Can't understand what he said, rich getting more from high interest rate and companies with more cash doesn't care about the rate; mortgage is high, poor net worth is car loans etc; so reducing interest rate will reduce inflation. High intelligence stuff.
Rate cuts to tame inflation!!!
To lower inflation you have to tax those rich people who holds huge amount of stocks and bonds...richest 400 american families paid 8% tax on their earnings while janitor pays ordinary rates
This is wrong. Please stop spreading propaganda. The top 1% of income earners earn 20% of all income and pay 40% of all income taxes. Inflation in the last few years is primarily caused by excessive government fiscal spending.
Coke head Rieder. Such a brilliant man, he's the only person calling for rate cuts to tame inflation. Brilliant!!
How does making it easier to borrow money tame inflation?
Dear Jerome , please increase the rates . I like earning risk-free interest without gambling in the stock casino.
Political Stability...
As an investor, I whole heartedly welcome rate cuts. It's strange to see so many people hating on rate cuts in a Bloomberg video. Are you guys even invested? Or bots?
Rate cuts aren’t just needed to strengthen supply chains but to stop a real estate collapse that will leave the whole country in a downward spiral that would take a many years to recover from. The real estate sector and other key indicators are lagging and because the fed is waiting for evidence to show up before a cut, it will fail to proactively cut in time, and the cut will come so late it will trigger a horrible downturn.
Collapse my rear. You have been crying for two years.
Rates are normal.
Prices are detached from reality.
Sober up.
@@silversurfer3909 it’s not rates but coupling the historic velocity of increases with the amount increased that are going to destroy the market. Leveraged industries can handle these rate hikes so long as they get them slowly over time so they can adapt. All at once can become wreckless and turn into a lot of pain.
@@AR-rn8ok where were your ilk when prices shot up detaching from fundamentals? Velocity in unaffordability was not your concern during the 15+years of easy money either. And a 50% crash in asset values folks who don't have much is well, not much. In essence the only folks this crash would actually affect financially are those who borrowed/leveraged. And rightly so. We should infact tame the beast of unfettered manipulation with higher yet interest rates.... You know like God speed it.

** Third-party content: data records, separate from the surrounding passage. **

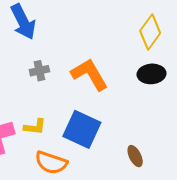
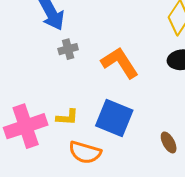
gray cross: (39, 71) -> (68, 49), moved

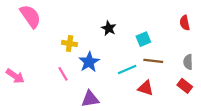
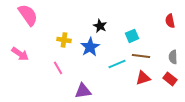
blue star: (89, 62) -> (90, 47), moved
pink arrow: (15, 76) -> (20, 54), moved
red triangle: (146, 88) -> (143, 78), moved, turned -35

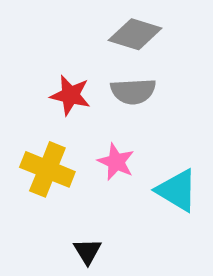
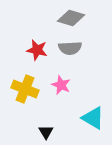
cyan triangle: (177, 190) -> (93, 118), moved

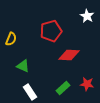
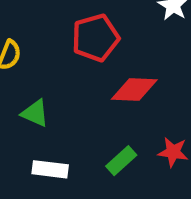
white rectangle: (30, 92) -> (50, 169), turned -49

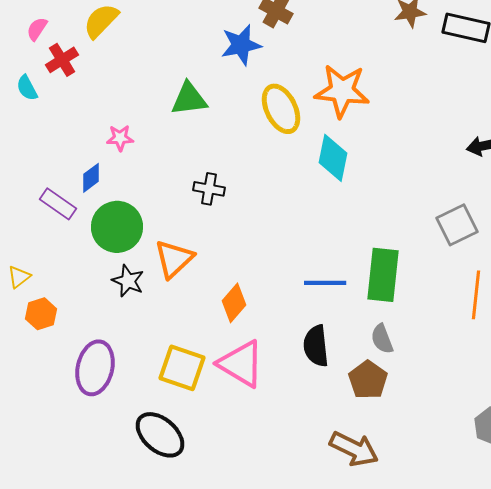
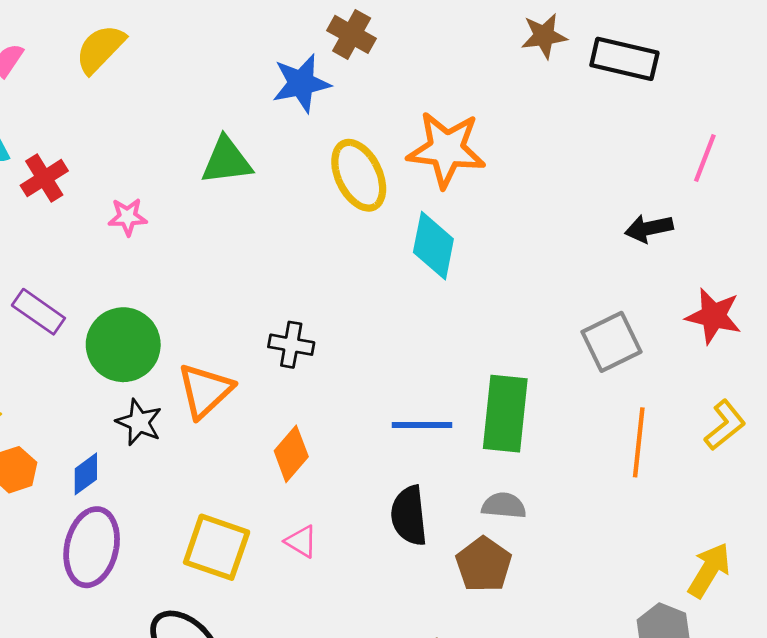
red cross: (62, 60) -> (44, 178), moved
blue diamond: (91, 178) -> (86, 474), moved
black cross: (209, 189) -> (291, 345), moved
gray semicircle: (382, 339) -> (504, 506), turned 116
pink triangle: (241, 364) -> (301, 541), size x0.5

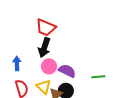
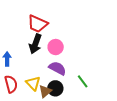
pink circle: (49, 66) -> (56, 47), moved
green line: (98, 77) -> (83, 81), moved, turned 56

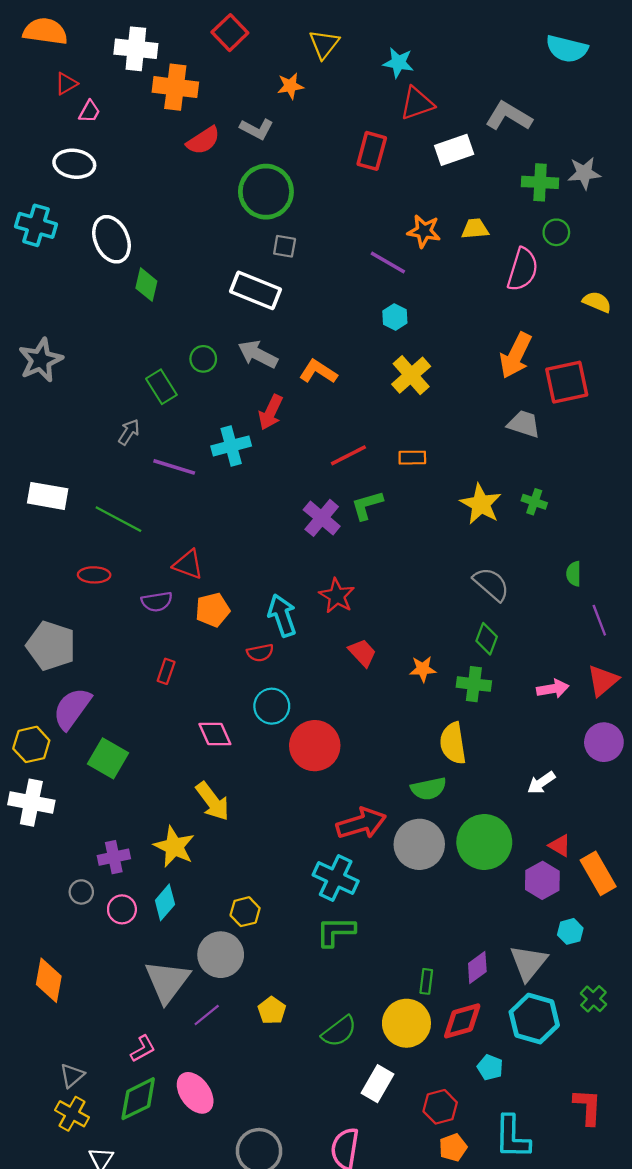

I’ve been yelling from every roof top that the FED is causing inflation since the shelter inflation makes up the majority weighting of the CPI. They need to lower rates to get to 2.00
crap
The shelter inflation comes from $5 trillions excessive Fed printing, not the hiking rates at all.
@@garyxie2327 yes shelter inflation started increasing after the money printing which caused real estate prices to increase. But housing payments are based on mortgage payments. Mortgage payments are higher because the FED raised interest rates. Even at the top of Covid 3rd Quarter 2021 mortgage payments were less than they are today.